● **読む文章**
腸内細菌を介した月経前症候群(PMS)対策とは?
菌と健康
月経前になると気分が落ち込んだり、イライラしたり、頭痛がしたり、体がむくんだり……、そんな不調に心当たりのある女性は多いのではないでしょうか。
いま日本では、月経のある女性の70~80%が月経前に何らかの不調を感じており、およそ20人に1人は日常生活に支障があるほどの症状を感じる月経前症候群(Premenstrual Syndrome:PMS)に悩まされています。
PMSである場合、月経前の3〜10日間に精神的あるいは身体的な不調が起こり、月経がはじまるとその不調は消えていく、ということが数か月続きます。
今回は、このPMSと腸内細菌の関係についてお話しします。
PMSの治療方法
ではまずPMSは、なぜ起こるのでしょう?
実は、女性ホルモンの変動や、セロトニンなどの神経伝達物質の異常、食生活との関連などが指摘されていながらも、いまだはっきりとした原因はわかっていないのです。
そのため、不調に対する対症療法が主な治療方法となり、日本では鎮痛薬や漢方薬などが使用されています。
低用量の経口ホルモン剤を用いることもありますが、症状が改善しない場合もあるようです。
そのほか、カウンセリングや食事療法、生活習慣の改善、運動療法など、さまざまな治療法があるものの、効果には個人差があり、根本的な治療薬も発見されていないというのが現状です。
PMSと腸内細菌の関係
そんななか明らかになってきたのが、婦人科系の病気と腸内細菌の関係性。
たとえば、多嚢胞性卵巣症候群(PCOS)はビフィドバクテリウム(Bifidobacterium)という腸内細菌との関連が指摘され、子宮筋腫はシュードモナス・スタッツェリ(Pseudomonas stutzeri)とプレボテラ・アムニー(Prevotella amnii)との関連が報告されています。
これらのことから、同じ婦人科系の病気であるPMSについても、腸内細菌と関連する可能性が考えられます。
そこで当社では、PMSと腸内細菌の関係性を明らかにするため、PMSに悩む日本人女性(PMS群)と健康な日本人女性(対照群)の腸内細菌叢(腸内フローラ)を比較する研究に取り組み、2022年にその成果を論文発表しました。
当社による研究の結果わかったのが、PMS群は特徴的な腸内細菌叢を保有していること。
PMSに悩む女性は、健康な女性に比べてコリンセラ(Collinsella)属、ビフィドバクテリウム(Bifidobacterium)属、ブラウティア(Blautia)属が多かったのです。
これら3つの腸内細菌は、いずれも糖を分解することが知られています。

● **情報の活用**
(a) 本文によると、日本で月経のある女性のうち、月経前に何らかの不調を感じているのは何%か。
(b) 本文の「今回は、このPMSと腸内細菌の関係についてお話しします。」から「そんななか明らかになってきたのが、婦人科系の病気と腸内細菌の関係性。」までを、両端の語句も含めて一字一句そのまま書き写してください。

(データセットのレコード)
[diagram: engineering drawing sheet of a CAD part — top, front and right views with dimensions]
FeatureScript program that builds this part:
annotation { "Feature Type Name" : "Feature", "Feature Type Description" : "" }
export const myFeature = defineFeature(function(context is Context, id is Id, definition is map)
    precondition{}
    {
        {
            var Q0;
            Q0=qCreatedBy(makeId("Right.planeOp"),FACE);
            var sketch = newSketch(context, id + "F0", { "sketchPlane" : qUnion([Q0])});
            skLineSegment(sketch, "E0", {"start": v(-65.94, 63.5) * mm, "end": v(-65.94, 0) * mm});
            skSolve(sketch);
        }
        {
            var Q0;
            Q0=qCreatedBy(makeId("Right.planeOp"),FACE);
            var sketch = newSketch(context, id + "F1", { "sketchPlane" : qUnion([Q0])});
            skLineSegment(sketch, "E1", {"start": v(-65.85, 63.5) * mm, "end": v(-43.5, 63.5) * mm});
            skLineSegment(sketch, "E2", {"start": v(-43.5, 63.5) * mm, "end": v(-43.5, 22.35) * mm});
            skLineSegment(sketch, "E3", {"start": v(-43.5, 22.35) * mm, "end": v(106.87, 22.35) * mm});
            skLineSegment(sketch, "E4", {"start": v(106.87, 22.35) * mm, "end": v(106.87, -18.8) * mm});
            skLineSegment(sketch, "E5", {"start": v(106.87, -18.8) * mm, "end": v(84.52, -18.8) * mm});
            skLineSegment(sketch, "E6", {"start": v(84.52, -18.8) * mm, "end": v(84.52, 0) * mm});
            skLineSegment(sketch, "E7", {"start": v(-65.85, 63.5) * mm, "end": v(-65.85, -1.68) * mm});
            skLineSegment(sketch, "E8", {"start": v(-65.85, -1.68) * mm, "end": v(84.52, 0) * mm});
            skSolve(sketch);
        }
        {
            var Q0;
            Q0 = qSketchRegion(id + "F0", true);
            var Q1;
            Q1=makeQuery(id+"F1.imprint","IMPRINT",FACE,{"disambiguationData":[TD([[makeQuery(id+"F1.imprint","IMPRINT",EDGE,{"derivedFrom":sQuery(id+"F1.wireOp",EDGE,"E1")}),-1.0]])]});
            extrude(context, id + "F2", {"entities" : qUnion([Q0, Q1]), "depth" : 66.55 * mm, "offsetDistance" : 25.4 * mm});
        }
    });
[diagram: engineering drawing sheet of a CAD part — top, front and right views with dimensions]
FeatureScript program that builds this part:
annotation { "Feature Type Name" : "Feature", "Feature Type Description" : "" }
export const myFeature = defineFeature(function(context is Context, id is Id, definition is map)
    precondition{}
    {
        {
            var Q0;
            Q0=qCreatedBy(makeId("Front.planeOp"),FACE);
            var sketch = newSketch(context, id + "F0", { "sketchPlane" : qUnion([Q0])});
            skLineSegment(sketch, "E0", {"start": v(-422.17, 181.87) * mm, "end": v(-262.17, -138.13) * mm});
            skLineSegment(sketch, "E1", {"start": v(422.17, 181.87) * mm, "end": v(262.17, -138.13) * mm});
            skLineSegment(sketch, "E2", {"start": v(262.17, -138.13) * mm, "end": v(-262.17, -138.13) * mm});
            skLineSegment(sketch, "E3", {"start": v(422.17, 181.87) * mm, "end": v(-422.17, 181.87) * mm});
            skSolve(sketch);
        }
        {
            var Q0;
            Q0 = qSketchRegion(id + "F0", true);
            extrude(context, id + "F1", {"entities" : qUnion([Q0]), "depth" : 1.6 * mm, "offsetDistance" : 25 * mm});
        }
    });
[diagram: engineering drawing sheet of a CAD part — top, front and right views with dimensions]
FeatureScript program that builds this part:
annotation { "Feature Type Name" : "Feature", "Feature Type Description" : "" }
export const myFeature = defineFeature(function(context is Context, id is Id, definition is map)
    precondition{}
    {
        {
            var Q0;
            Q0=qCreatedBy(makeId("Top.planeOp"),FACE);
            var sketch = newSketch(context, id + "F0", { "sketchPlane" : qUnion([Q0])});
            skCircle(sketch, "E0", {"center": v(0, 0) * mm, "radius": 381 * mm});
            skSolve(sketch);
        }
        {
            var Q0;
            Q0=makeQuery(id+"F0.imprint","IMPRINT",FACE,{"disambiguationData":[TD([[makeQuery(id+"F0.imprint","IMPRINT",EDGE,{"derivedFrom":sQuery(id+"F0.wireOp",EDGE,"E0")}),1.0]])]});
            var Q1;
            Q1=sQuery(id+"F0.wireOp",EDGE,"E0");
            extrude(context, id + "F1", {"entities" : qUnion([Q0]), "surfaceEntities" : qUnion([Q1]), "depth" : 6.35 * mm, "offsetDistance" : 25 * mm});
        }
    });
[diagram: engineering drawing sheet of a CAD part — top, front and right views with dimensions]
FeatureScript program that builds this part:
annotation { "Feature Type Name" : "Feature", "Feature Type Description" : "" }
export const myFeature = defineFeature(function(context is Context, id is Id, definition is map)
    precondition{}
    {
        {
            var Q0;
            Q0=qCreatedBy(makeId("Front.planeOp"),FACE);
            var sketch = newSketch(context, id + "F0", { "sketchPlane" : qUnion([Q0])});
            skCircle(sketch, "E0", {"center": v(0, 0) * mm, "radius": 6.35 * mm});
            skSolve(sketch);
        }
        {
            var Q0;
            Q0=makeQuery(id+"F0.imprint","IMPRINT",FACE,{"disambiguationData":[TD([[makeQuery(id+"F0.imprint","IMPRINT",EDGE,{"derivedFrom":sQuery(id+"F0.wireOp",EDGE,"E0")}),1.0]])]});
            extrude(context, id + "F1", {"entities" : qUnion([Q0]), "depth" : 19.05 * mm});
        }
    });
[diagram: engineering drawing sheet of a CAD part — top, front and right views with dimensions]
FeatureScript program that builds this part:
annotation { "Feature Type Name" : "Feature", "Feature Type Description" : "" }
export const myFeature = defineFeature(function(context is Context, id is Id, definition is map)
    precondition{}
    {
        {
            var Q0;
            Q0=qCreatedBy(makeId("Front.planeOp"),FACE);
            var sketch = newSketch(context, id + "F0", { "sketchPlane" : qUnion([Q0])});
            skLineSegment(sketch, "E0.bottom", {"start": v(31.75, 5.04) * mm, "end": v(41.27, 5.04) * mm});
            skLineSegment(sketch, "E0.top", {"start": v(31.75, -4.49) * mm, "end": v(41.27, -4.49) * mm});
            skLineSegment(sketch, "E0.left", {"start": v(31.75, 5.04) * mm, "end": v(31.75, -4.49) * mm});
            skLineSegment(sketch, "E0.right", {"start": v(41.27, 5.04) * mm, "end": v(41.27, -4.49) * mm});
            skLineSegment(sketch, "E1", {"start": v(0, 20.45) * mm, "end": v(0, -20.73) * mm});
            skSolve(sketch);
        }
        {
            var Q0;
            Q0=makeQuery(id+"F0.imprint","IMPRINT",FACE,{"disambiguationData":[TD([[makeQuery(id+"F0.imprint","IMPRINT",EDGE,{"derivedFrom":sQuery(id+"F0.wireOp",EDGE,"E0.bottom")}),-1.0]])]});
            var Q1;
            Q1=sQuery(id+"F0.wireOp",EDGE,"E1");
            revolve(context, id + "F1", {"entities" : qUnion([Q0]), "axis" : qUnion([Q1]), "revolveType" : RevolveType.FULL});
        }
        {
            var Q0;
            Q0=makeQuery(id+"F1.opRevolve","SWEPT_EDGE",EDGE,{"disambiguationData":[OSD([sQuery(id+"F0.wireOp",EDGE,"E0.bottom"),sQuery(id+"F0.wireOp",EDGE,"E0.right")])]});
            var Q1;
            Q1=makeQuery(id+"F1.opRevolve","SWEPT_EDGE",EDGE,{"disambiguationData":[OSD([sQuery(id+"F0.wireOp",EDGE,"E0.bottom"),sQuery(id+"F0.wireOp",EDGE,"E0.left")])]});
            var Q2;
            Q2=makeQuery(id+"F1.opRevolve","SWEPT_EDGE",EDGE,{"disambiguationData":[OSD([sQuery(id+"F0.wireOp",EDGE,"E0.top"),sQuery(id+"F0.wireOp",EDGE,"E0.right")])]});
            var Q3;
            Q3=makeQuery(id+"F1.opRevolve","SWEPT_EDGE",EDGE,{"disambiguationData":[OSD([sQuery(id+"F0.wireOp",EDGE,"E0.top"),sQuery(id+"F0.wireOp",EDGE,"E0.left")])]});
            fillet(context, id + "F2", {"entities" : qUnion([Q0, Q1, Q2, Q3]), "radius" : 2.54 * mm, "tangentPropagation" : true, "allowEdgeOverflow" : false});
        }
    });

● **課題別の結果**
(a) 70~80%。

(b)
今回は、このPMSと腸内細菌の関係についてお話しします。
PMSの治療方法
ではまずPMSは、なぜ起こるのでしょう?
実は、女性ホルモンの変動や、セロトニンなどの神経伝達物質の異常、食生活との関連などが指摘されていながらも、いまだはっきりとした原因はわかっていないのです。
そのため、不調に対する対症療法が主な治療方法となり、日本では鎮痛薬や漢方薬などが使用されています。
低用量の経口ホルモン剤を用いることもありますが、症状が改善しない場合もあるようです。
そのほか、カウンセリングや食事療法、生活習慣の改善、運動療法など、さまざまな治療法があるものの、効果には個人差があり、根本的な治療薬も発見されていないというのが現状です。
PMSと腸内細菌の関係
そんななか明らかになってきたのが、婦人科系の病気と腸内細菌の関係性。